Consolidação fiscal faz Brasil superar desafios na recuperação da economia, aponta SPE

País ultrapassa projeções desafiadoras com retomada do superávit primário e endividamento em queda

Publicado em 10/02/2022 09h04

A aceleração e o aprofundamento do processo de consolidação fiscal promovidos pelo atual governo permitiram que o Brasil enfrentasse os choques provocados pela pandemia da Covid-19 sem comprometer o controle das contas públicas. Além disso, os ajustes levaram o Brasil a terminar 2021 com indicadores fiscais em patamares melhores que estimativas feitas pelo antigo Ministério da Fazenda em 2018, mesmo considerando os cenários mais desafiadores. Essas conclusões estão presentes na Nota Informativa “Trajetórias com e sem reformas: continuidade e aprofundamento da consolidação fiscal” ( link), divulgada nesta quinta-feira (10/2) pela Secretaria de Política Econômica (SPE) do Ministério da Economia.

“Em 2019 já tínhamos um resultado primário melhor do que o cenário com as reformas fiscal e microeconômicas que o governo passado projetava. Em 2020 caiu, devido à pandemia, mas em 2021 já voltamos para a melhor trajetória de reformas que o governo passado projetava, mostrando o nosso compromisso com o binômio consolidação fiscal e reformas pró-mercado”, afirma o chefe da Assessoria Especial de Assuntos Estratégicos do Ministério da Economia, Adolfo Sachsida.

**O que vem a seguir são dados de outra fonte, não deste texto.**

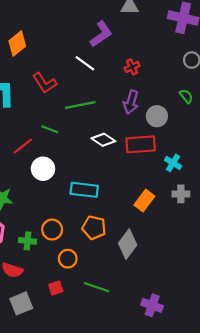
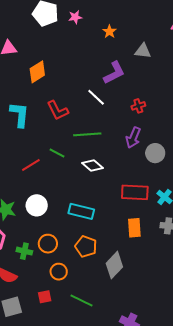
white diamond: (103, 140) -> (92, 166), moved
red rectangle: (141, 144) -> (135, 192), moved
white circle: (43, 169) -> (37, 205), moved
orange rectangle: (144, 201) -> (134, 228), turned -48

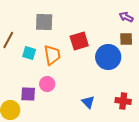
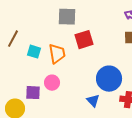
gray square: (44, 22) -> (67, 17), moved
blue circle: (108, 57) -> (109, 79), moved

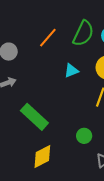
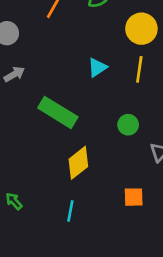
cyan triangle: (71, 71) -> (97, 67), moved

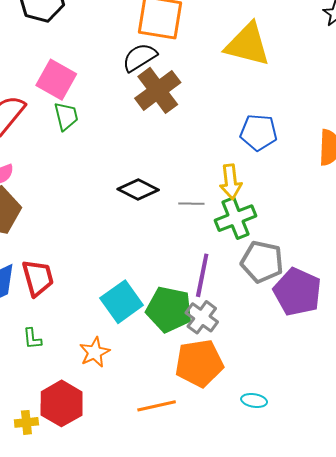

A nota destaca que a Dívida Líquida do Setor Público ficou em 57,3% em 2021 – 4,3 pontos porcentuais abaixo do que foi projetado em 2018, considerando panorama com reformas fiscal e microeconômica. Também ficou seis pontos porcentuais abaixo do projetado, em cenário somente com a reforma fiscal. Em ambas as comparações, o resultado efetivo foi melhor que o projetado.

A SPE explica que o processo de consolidação fiscal permitiu que o país voltasse, em 2021, a apresentar superávit primário do setor público consolidado: 0,75% do Produto Interno Bruto (PIB). Isso interrompeu uma sequência de oito anos de déficit, permitindo afirmar que os resultados fiscais realizados são melhores que aqueles esperados em 2018. O resultado primário do governo central praticamente voltou ao patamar de 2014 (-0,4% do PIB) e próximo ao cenário mais otimista projetado em 2018.

Ajuste fiscal

A recuperação dos indicadores ocorreu porque mesmo diante da continuidade dos esforços para o enfrentamento da pandemia, o governo não perdeu o foco no ajuste fiscal, alerta a SPE. “As ações mitigadoras dos efeitos da pandemia adotadas em 2020, assim como o avanço da vacinação e a paulatina retirada de medidas de restrição de mobilidade, permitiram que os setores econômicos reativassem a produção e a geração de emprego e renda. Isso repercutiu na arrecadação e viabilizou que, ao final de 2021, fosse recuperado o nível de receita líquida anterior à crise”, cita a nota informativa.

“A consolidação fiscal está alinhada aos melhores interesses para a população brasileira. O processo de consolidação fiscal ancora as expectativas e, com isso, o risco-país cai, o real se valoriza, a inflação e as taxas de juros caem, aumenta o emprego e aumenta o PIB”, ressalta Sachsida.

O conjunto de ações que garantiram a recuperação da saúde das contas públicas é amplo. A SPE lista diversas medidas, desde o estabelecimento do Teto de Gastos (Emenda Constitucional nº 95/2016). No atual governo, a reforma da Previdência, o aumento da produtividade garantida pelas iniciativas do Governo Digital e a manutenção do salário do funcionalismo, entre outros, permitiram reduzir gastos e melhorar os resultados, aponta a SPE.

“No entanto, esse processo não está completo, a busca pela limitação dos gastos públicos, a melhora do resultado primário e a redução do endividamento para patamares condizentes aos pares internacionais deve continuar no topo da agenda econômica”, pontua o documento da SPE.